BEGIN RECORDS TO PROCESS
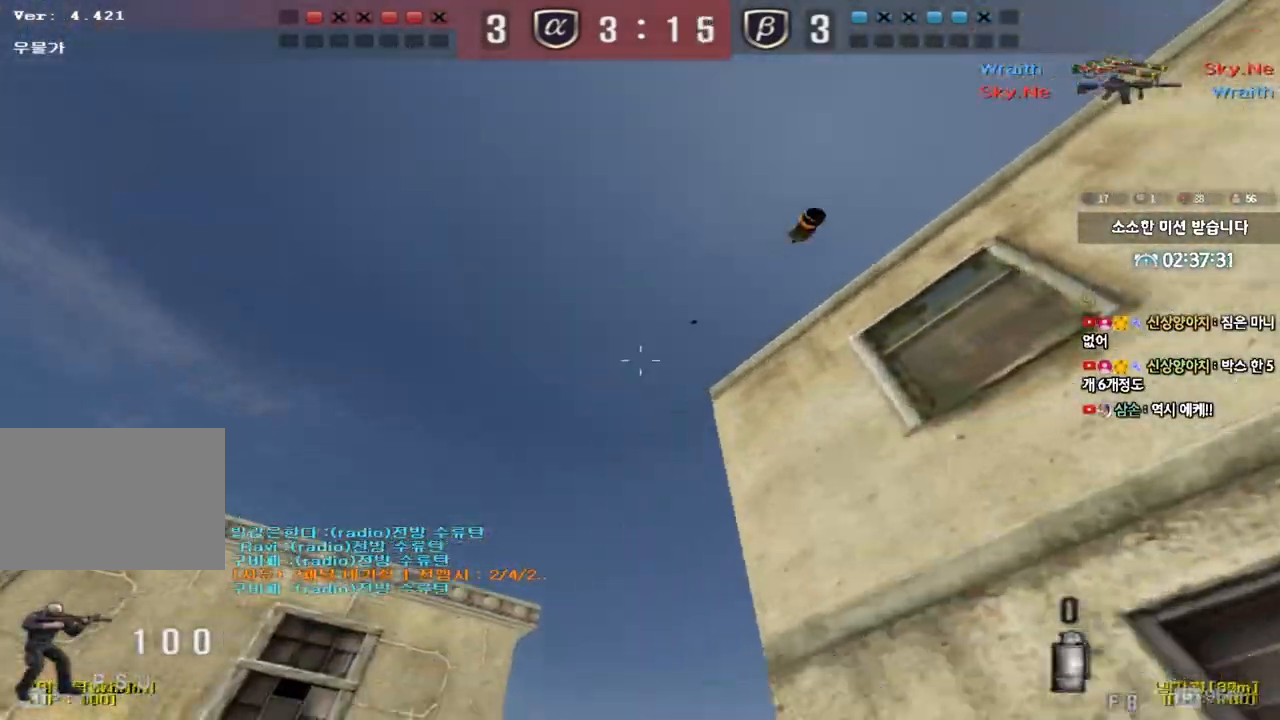
{"keys": ["a", "w"], "events": []}
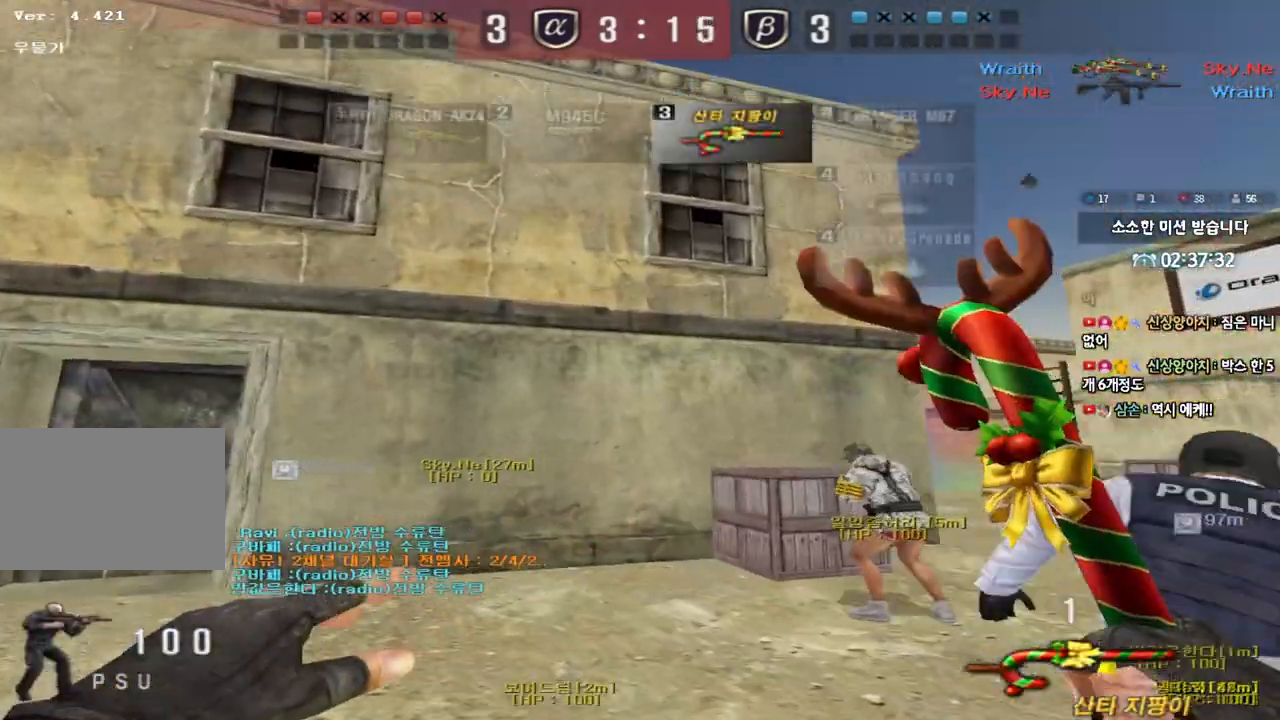
{"keys": ["a", "w"], "events": []}
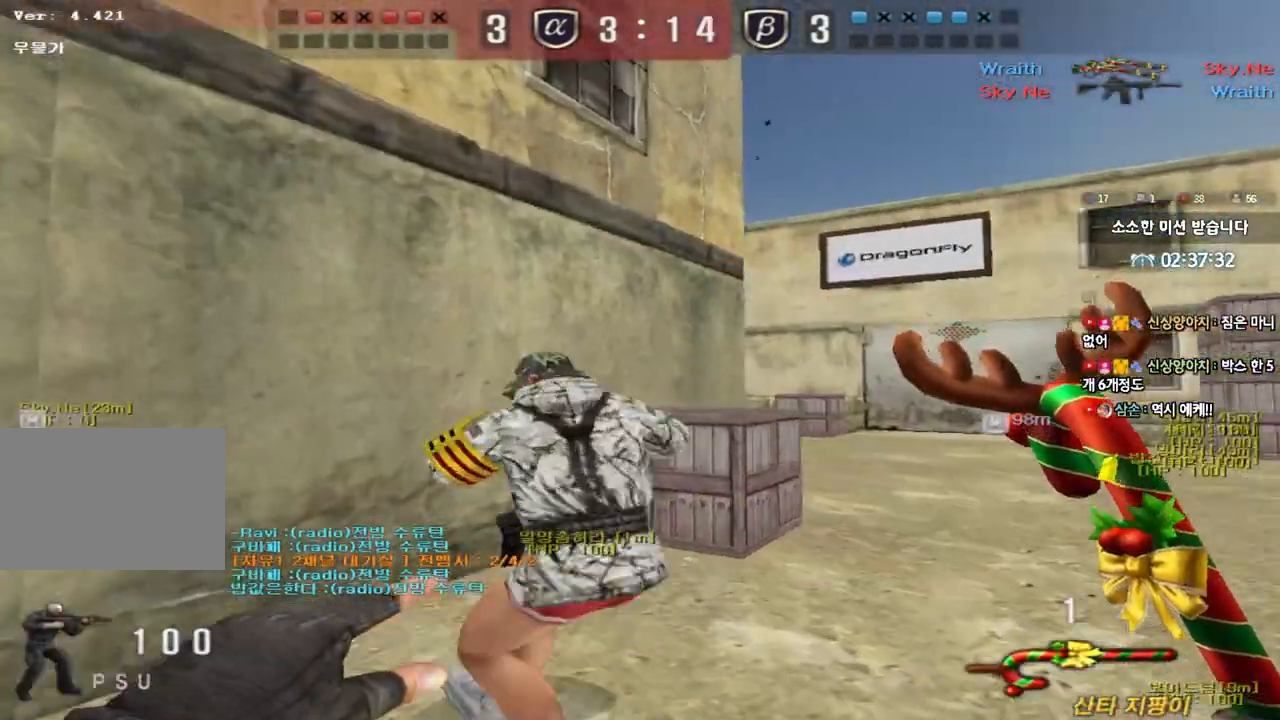
{"keys": ["a", "w"], "events": [[317, "a", "up"], [400, "d", "down"], [483, "a", "down"], [483, "d", "up"]]}
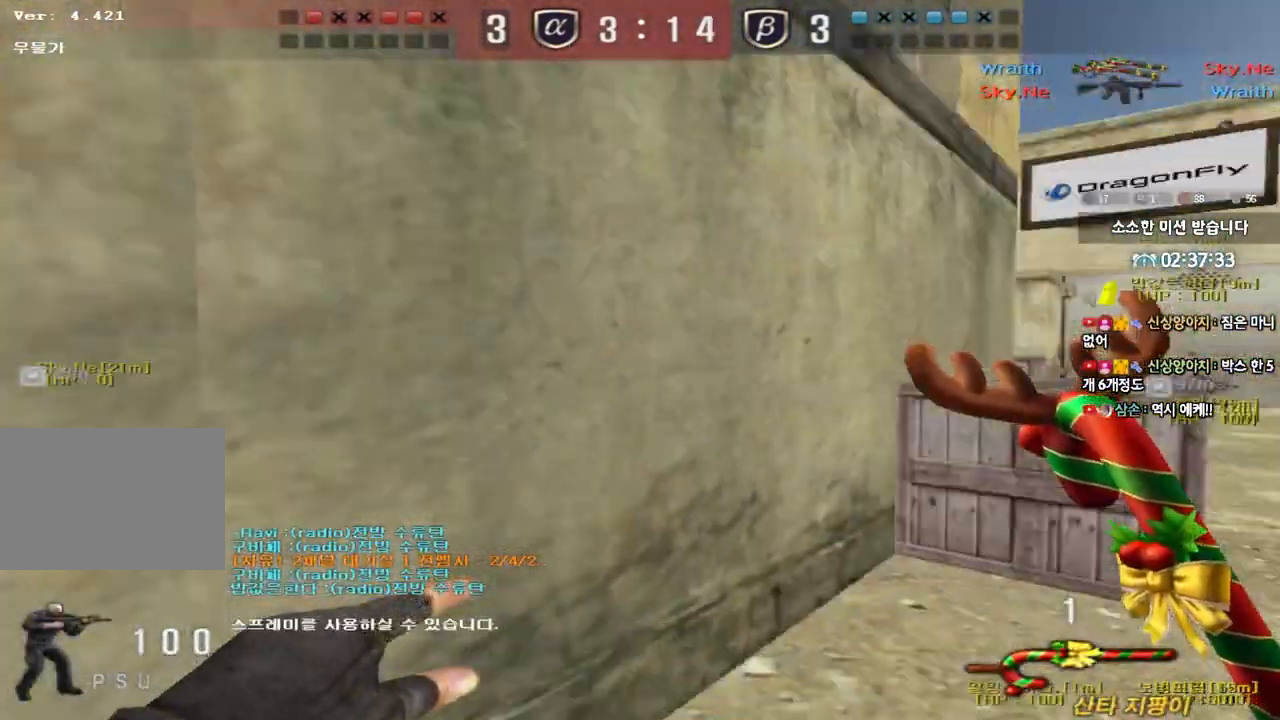
{"keys": ["ctrl", "w"], "events": [[150, "ctrl", "down"], [150, "w", "up"], [167, "a", "up"], [417, "w", "down"]]}
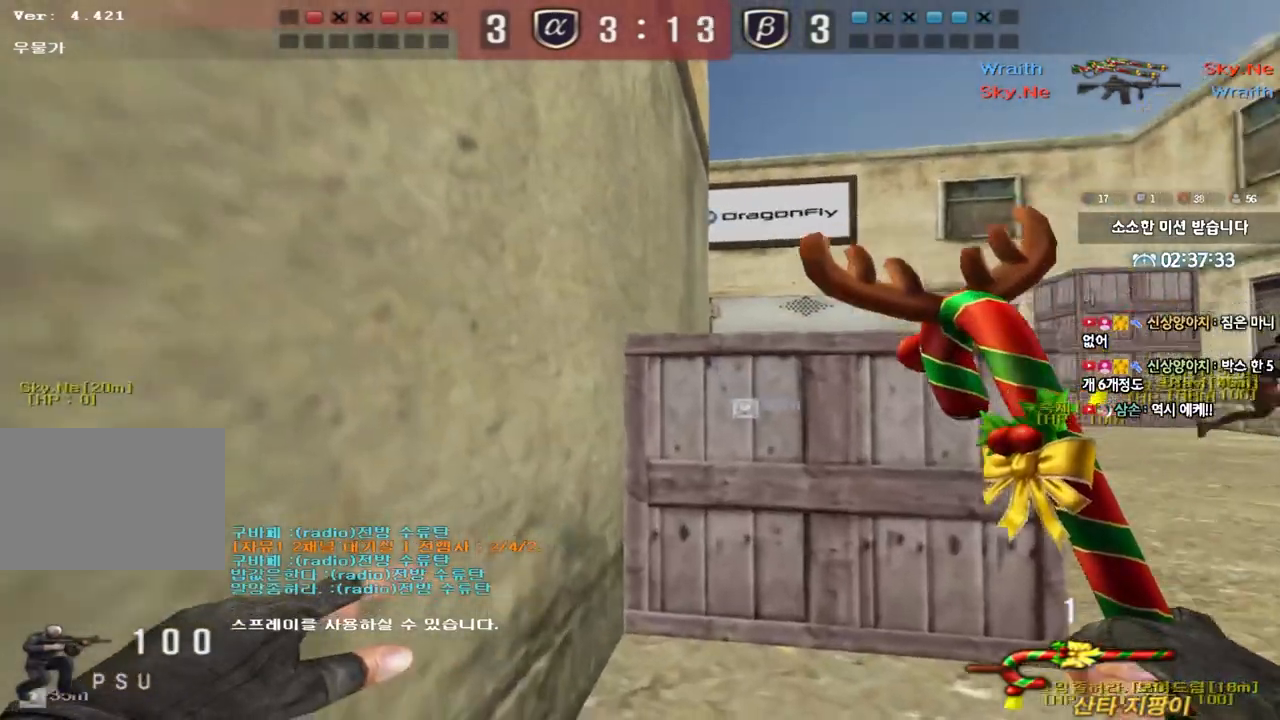
{"keys": ["ctrl", "d", "w"], "events": [[150, "d", "down"]]}
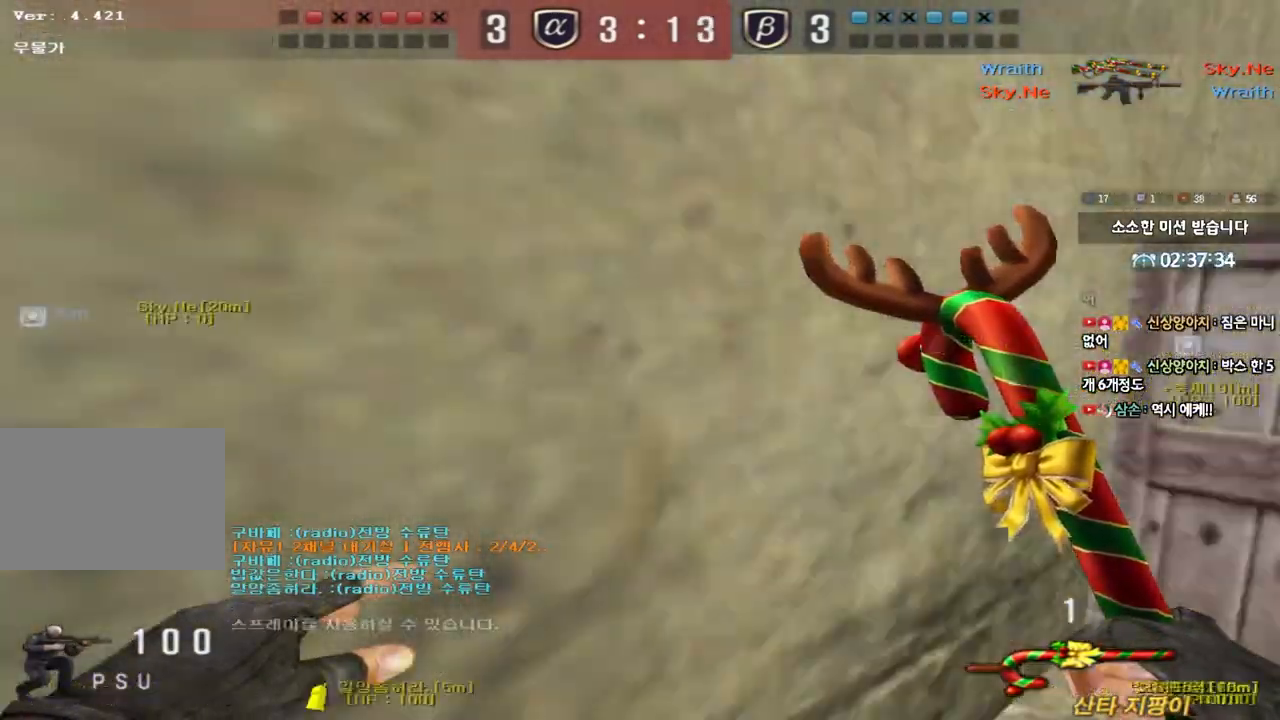
{"keys": ["d", "w"], "events": [[150, "ctrl", "up"]]}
END RECORDS TO PROCESS
A word-for-word transcript of the entries above is needed, with pictures removed.

* TASK RESPONSE:
{"keys": ["a", "w"], "events": []}
{"keys": ["a", "w"], "events": []}
{"keys": ["a", "w"], "events": [[317, "a", "up"], [400, "d", "down"], [483, "a", "down"], [483, "d", "up"]]}
{"keys": ["ctrl", "w"], "events": [[150, "ctrl", "down"], [150, "w", "up"], [167, "a", "up"], [417, "w", "down"]]}
{"keys": ["ctrl", "d", "w"], "events": [[150, "d", "down"]]}
{"keys": ["d", "w"], "events": [[150, "ctrl", "up"]]}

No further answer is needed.